C’est ce qu’on appelle un timing opportun. Alors que la tension autour du Brexit est à son comble, jeudi 3 octobre, une toile de Banksy représentant une Chambre des Communes vidée de ses députés et peuplée de chimpanzés grimaçants a atteint 9 millions de livres sterling (11,1 millions d’euros) chez Sotheby’s Londres. Ce format monumental à la facture classique a été emporté six fois son estimation, signant un nouveau record pour l’artiste. Réalisée il y a dix ans, la toile était initialement baptisée Question Time (« La séance des questions »), en référence à la séance hebdomadaire des questions au Premier ministre. À l’époque, elle avait participé à une exposition au Bristol Museum & Art Gallery consacrée au créateur, attirant 300 000 personnes. La toile avait été acquise par un collectionneur en 2011 et Banksy l’avait modifiée – les lampes ont disparu et une banane a changé de sens –, avant de la rebaptiser Devolved Parliament (« Parlement restitué »). « Tout était réuni pour ce succès aux enchères : la critique du système britannique en plein Brexit, la personnalité de Banksy, les qualités picturales de la toile… Ces détournements de peintures classiques créés avant 2010 sont désormais rarissimes. Ce prix est un vrai pied-de-nez à ceux qui regardent de haut ces artistes », souligne Arnaud Oliveux, responsable du département art urbain chez Artcurial.
Autodestruction médiatique
C’est aussi un bond conséquent par rapport au précédent record de Banksy en vente publique, établi chez Sotheby’s en 2008 : 1,8 millions de dollars pour Keep it Spotless, une collaboration avec Damien Hirst, qui avait couvert le pochoir de sa Maid londonienne avec ses célèbres spot paintings. Mais à l’automne dernier, un événement a changé la donne, confirmant que l’artiste, dont l’identité secrète alimente les rumeurs les plus folles, était un as pour jouer avec les rouages du marché. Après avoir introduit un pachyderme repeint en rose et or dans son exposition « Barely Legal » à Los Angeles en 2006, après avoir fait de New York une galerie-jeu de piste à ciel ouvert en 2013, le roi du buzz orchestrait l’autodestruction de sa Girl with Balloon quelques secondes après son adjudication chez Sotheby’s. Alors que l’événement faisait le tour du monde, la demande pour ses œuvres explosait. « Le marché s’est incontestablement fortifié, alors qu’il était déjà très bon », constate Arnaud Oliveux.

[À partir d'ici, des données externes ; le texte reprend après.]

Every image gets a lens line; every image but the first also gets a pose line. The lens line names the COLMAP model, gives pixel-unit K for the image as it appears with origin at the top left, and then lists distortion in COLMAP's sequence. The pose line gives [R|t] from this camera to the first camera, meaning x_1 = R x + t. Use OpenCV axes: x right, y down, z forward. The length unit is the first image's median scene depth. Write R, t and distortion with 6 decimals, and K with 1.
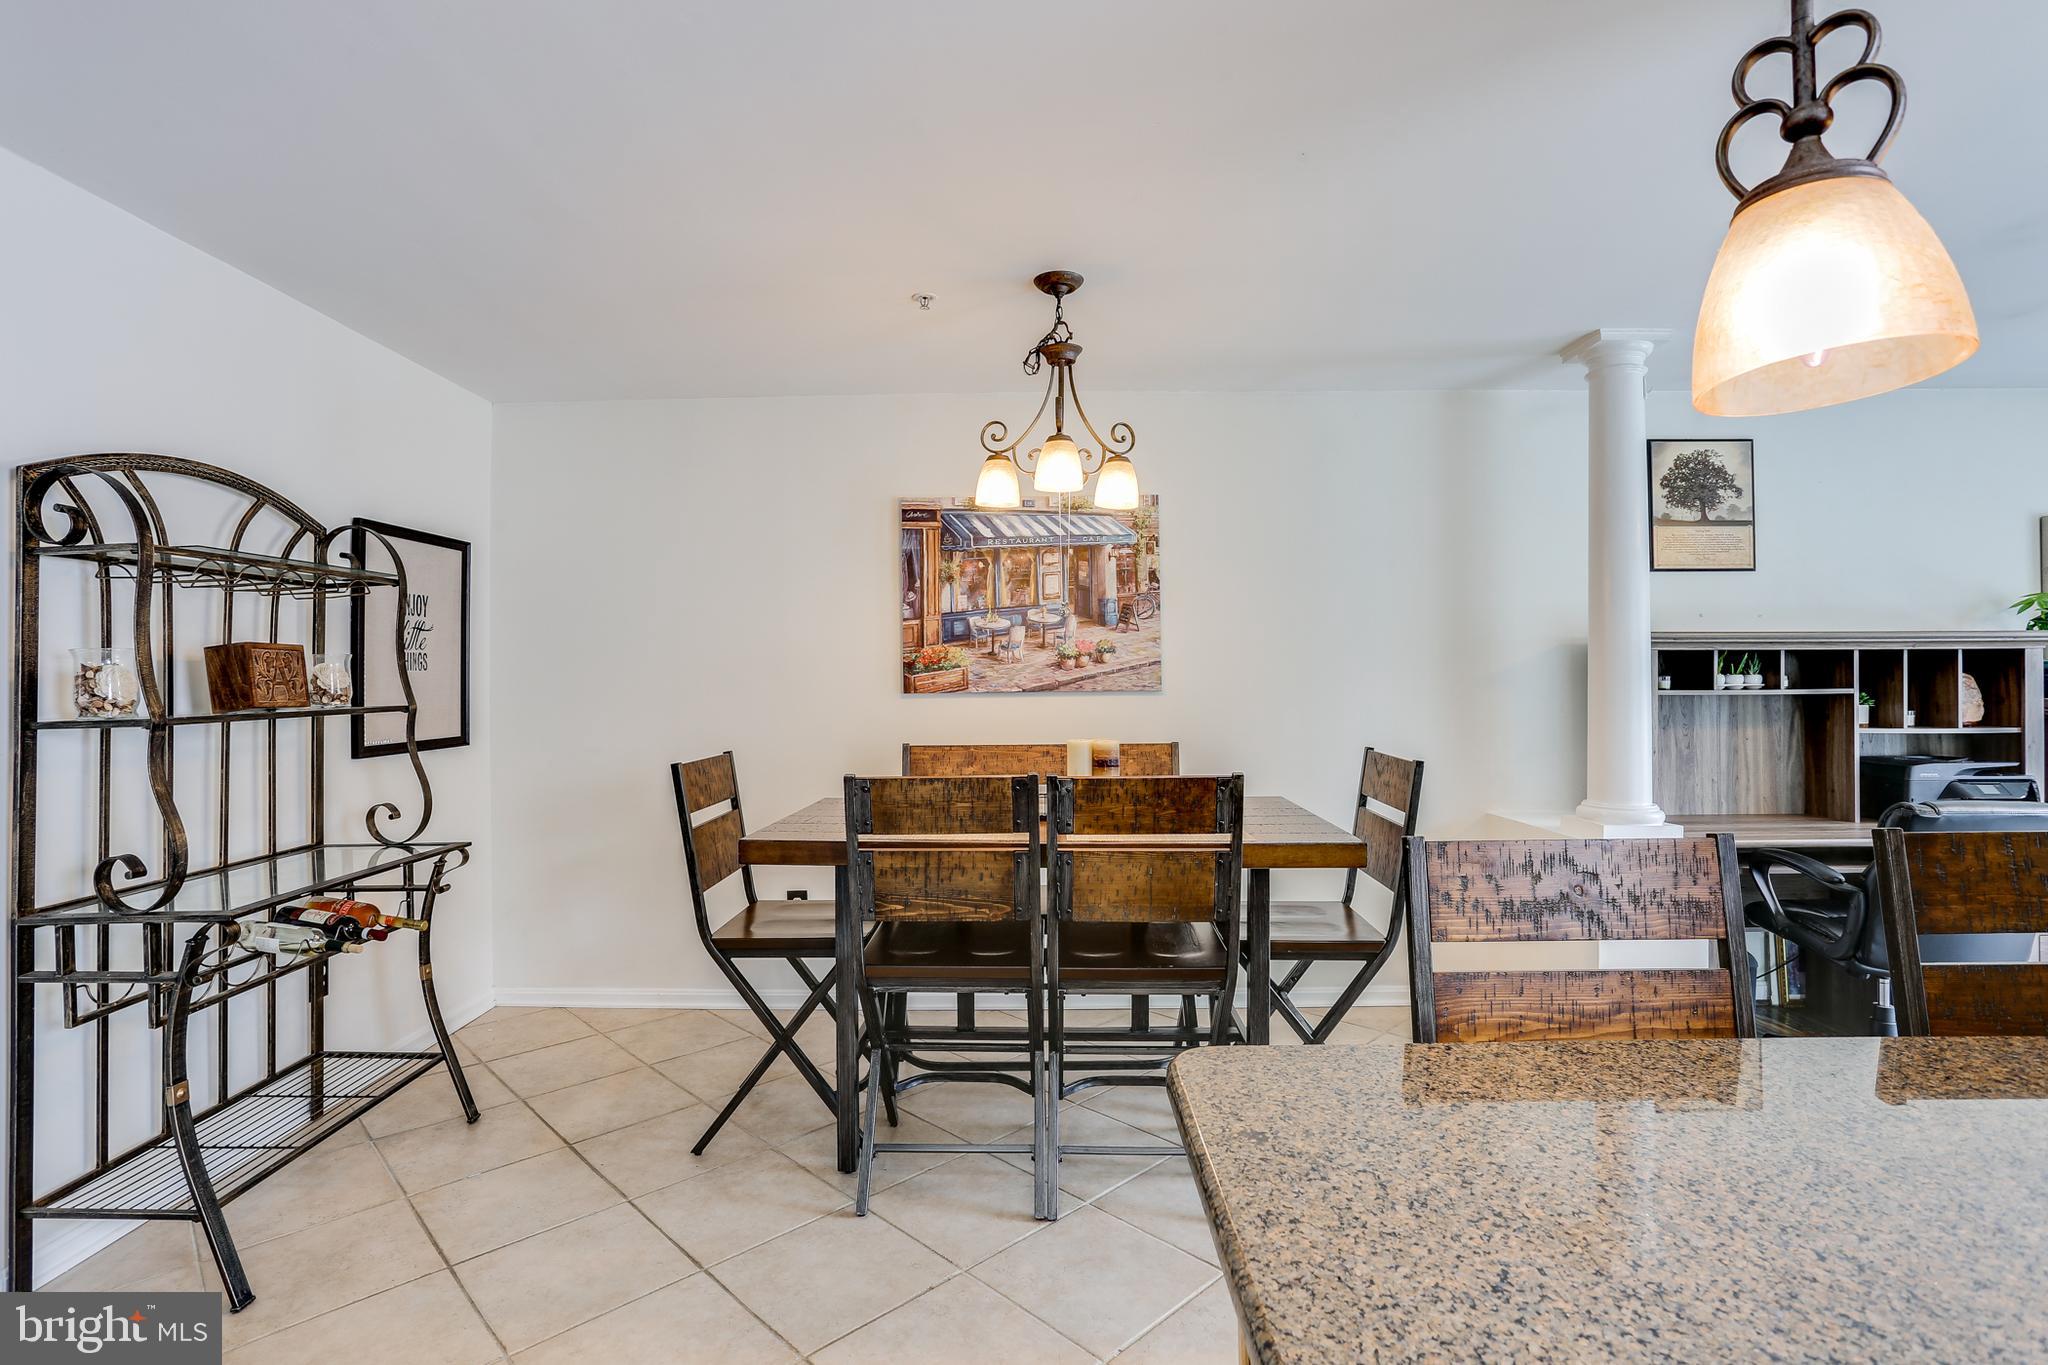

Preuve en est, courant septembre, Sotheby’s et Christie’s organisaient toutes deux une vente online only entièrement consacrée au trublion britannique, chacune avec des résultats supérieurs à 1,2 millions de livres. Chez la maison anglaise, une sérigraphie de Girl with Balloon, version dorée, atteignait près de 400 000 livres sterling.
Le successeur de Toutânkhamon ?
« Dommage que je n’en ai pas profité », regrettait le créateur sur son compte Instagram aux 6,5 millions de followers le lendemain de son nouveau record. De fait, il est très difficile de savoir de quoi il profite, car, par sa volonté délibérée de ne pas avoir de galerie, son premier marché est invisible et très réduit. « C’est assez nébuleux, on ne voit aucune pièce récente, en tout cas elles ne sortent pas de façon transparente. Peut-être vend-il en direct à certains collectionneurs ? Cette façon de court-circuiter le marché correspond bien à sa façon hors norme de procéder », explique Arnaud Oliveux. Quant à ses sérigraphies, les plus récentes datent de 2010 et toutes sont sur le second marché. Le 1er octobre, le créateur non identifié a en revanche ouvert à Croydon, pour des raisons liées au copyright de son nom, une boutique éphémère où rien n’est à vendre dans un premier temps. Côté institutions, une grande exposition se profile à la Villette, a révélé son directeur Didier Fusillier sur France Inter le 4 octobre. Succéder à Toutânkhamon a certainement de quoi réjouir celui qui commença comme street artist.